§ 提示テキスト
+ + + +

なお、本発明は上記実施例に限定されるものではなく、本発明の趣旨に基づき種々の変形が可能であり、これらを本発明の範囲から排除するものではない。
【産業上の利用可能性】
【0042】
本発明は、鉄道貨物輸送ネットワークにおける輸送条件の変化や貨物駅の増減に伴い、幹線区間断面貨物輸送量を簡便に推定することができる、鉄道幹線区間断面貨物輸送量の推定方法として利用可能である。

【特許請求の範囲】
【請求項1】
鉄道貨物輸送における貨物駅ペアの輸送実績データ(OD別品目別輸送量のデータ)と列車経路データ(計画および実績)に基づいて鉄道幹線区間断面貨物輸送量を推定するにあたり、幹線区間通過貨物輸送データベースの整備と、輸送量データの変換とを行うことを特徴とする鉄道幹線区間断面貨物輸送量の推定方法。

+ + + +

§ 処理対象データ
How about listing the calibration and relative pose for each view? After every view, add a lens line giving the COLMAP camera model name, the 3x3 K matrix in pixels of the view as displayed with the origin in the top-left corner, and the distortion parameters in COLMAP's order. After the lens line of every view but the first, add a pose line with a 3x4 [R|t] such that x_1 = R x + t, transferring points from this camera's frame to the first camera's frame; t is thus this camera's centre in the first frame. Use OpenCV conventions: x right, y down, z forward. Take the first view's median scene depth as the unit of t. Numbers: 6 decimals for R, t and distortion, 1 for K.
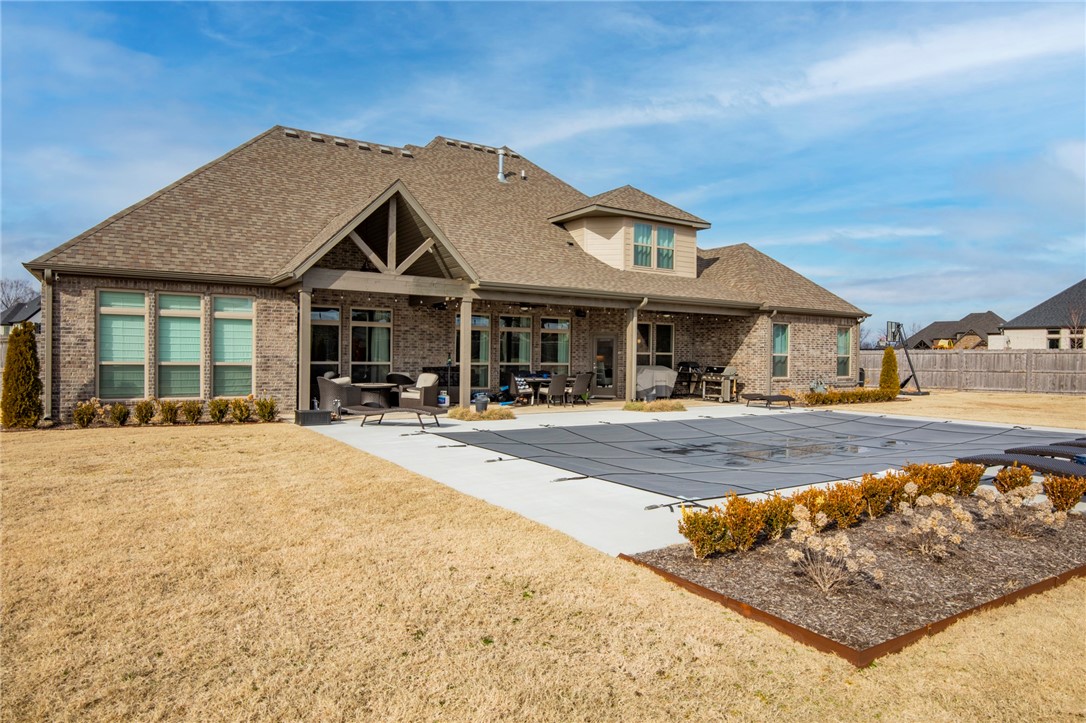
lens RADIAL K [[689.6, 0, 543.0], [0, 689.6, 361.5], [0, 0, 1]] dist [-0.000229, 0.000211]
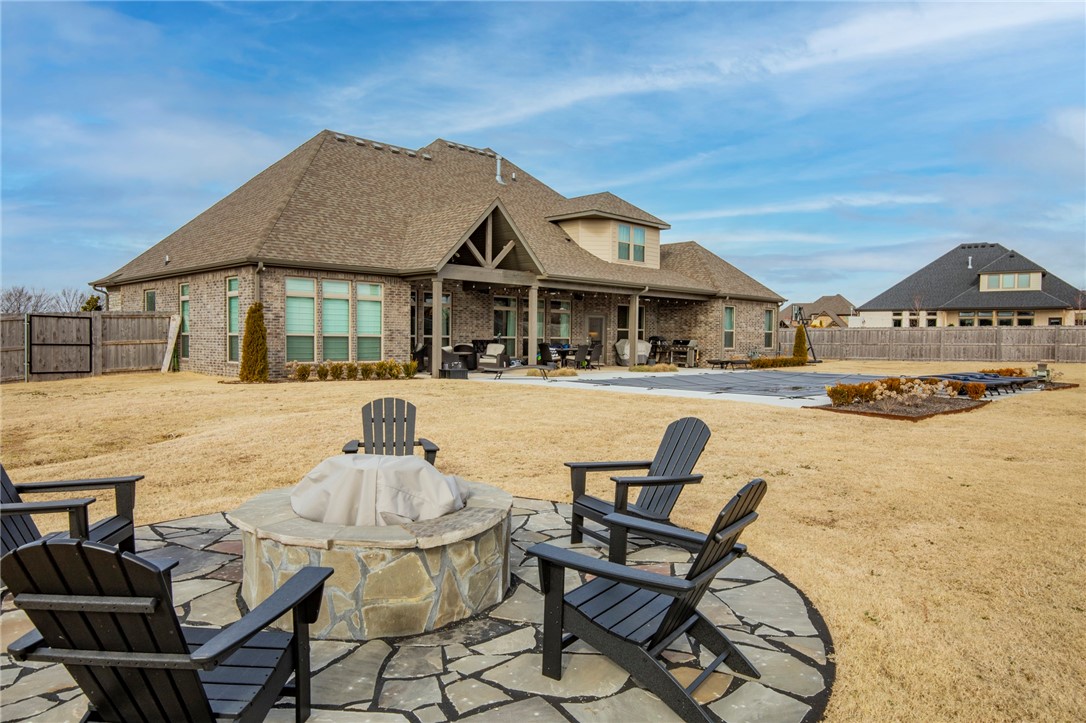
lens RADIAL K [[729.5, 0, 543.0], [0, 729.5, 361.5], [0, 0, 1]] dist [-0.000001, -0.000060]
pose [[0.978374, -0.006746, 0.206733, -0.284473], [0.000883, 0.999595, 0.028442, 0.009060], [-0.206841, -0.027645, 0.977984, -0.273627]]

+ + + +

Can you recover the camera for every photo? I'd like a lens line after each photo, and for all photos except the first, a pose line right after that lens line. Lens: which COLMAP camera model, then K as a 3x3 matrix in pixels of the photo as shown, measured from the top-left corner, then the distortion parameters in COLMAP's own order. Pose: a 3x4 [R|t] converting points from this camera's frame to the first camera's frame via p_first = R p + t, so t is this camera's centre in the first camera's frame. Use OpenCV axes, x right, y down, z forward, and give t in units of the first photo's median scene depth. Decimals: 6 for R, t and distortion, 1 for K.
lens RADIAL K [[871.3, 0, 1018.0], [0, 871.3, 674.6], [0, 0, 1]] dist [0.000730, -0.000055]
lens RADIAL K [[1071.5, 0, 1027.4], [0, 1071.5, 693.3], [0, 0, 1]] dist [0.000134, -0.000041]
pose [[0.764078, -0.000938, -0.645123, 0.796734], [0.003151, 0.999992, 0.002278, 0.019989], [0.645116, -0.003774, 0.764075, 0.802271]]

+ + + +

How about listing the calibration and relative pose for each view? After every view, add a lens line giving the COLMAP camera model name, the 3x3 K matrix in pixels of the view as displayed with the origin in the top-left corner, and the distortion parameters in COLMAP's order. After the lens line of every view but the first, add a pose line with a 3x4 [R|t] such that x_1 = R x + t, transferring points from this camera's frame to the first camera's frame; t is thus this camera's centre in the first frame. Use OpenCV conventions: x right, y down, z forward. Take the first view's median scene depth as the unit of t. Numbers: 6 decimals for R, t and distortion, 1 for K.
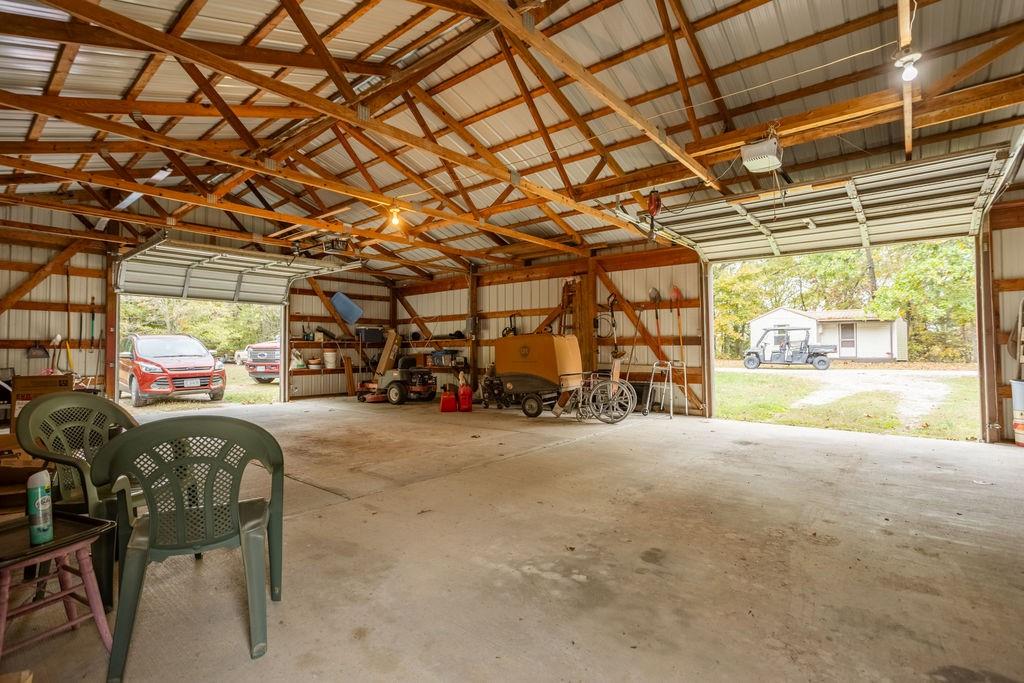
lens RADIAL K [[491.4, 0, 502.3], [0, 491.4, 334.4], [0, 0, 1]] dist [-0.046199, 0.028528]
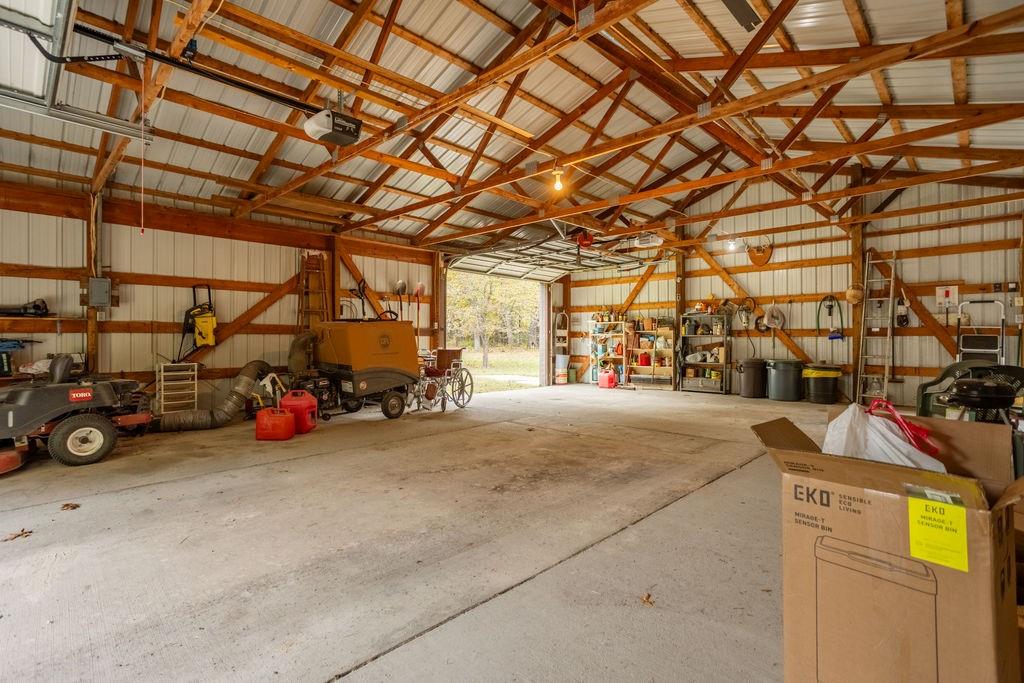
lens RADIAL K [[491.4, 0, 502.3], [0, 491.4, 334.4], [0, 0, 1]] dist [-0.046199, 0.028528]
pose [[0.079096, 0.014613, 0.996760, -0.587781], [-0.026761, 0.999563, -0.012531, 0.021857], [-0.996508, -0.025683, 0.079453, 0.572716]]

+ + + +

§ 演習課題
1. 鉄道幹線区間の貨物輸送量の推定方法に関する文章を、一字一句変えずに全文もう一度示してもらえますか？
2. リストのうち、「Can you recover」を含む行から始まり「-0.003774, 0.764075, 0.802271]]」を含む行で終わる部分を、両端の行も含めて、その範囲だけそのまま書き写してもらえますか？

§ 課題の解答
1.
なお、本発明は上記実施例に限定されるものではなく、本発明の趣旨に基づき種々の変形が可能であり、これらを本発明の範囲から排除するものではない。
【産業上の利用可能性】
【0042】
本発明は、鉄道貨物輸送ネットワークにおける輸送条件の変化や貨物駅の増減に伴い、幹線区間断面貨物輸送量を簡便に推定することができる、鉄道幹線区間断面貨物輸送量の推定方法として利用可能である。

【特許請求の範囲】
【請求項1】
鉄道貨物輸送における貨物駅ペアの輸送実績データ(OD別品目別輸送量のデータ)と列車経路データ(計画および実績)に基づいて鉄道幹線区間断面貨物輸送量を推定するにあたり、幹線区間通過貨物輸送データベースの整備と、輸送量データの変換とを行うことを特徴とする鉄道幹線区間断面貨物輸送量の推定方法。

2.
Can you recover the camera for every photo? I'd like a lens line after each photo, and for all photos except the first, a pose line right after that lens line. Lens: which COLMAP camera model, then K as a 3x3 matrix in pixels of the photo as shown, measured from the top-left corner, then the distortion parameters in COLMAP's own order. Pose: a 3x4 [R|t] converting points from this camera's frame to the first camera's frame via p_first = R p + t, so t is this camera's centre in the first camera's frame. Use OpenCV axes, x right, y down, z forward, and give t in units of the first photo's median scene depth. Decimals: 6 for R, t and distortion, 1 for K.
lens RADIAL K [[871.3, 0, 1018.0], [0, 871.3, 674.6], [0, 0, 1]] dist [0.000730, -0.000055]
lens RADIAL K [[1071.5, 0, 1027.4], [0, 1071.5, 693.3], [0, 0, 1]] dist [0.000134, -0.000041]
pose [[0.764078, -0.000938, -0.645123, 0.796734], [0.003151, 0.999992, 0.002278, 0.019989], [0.645116, -0.003774, 0.764075, 0.802271]]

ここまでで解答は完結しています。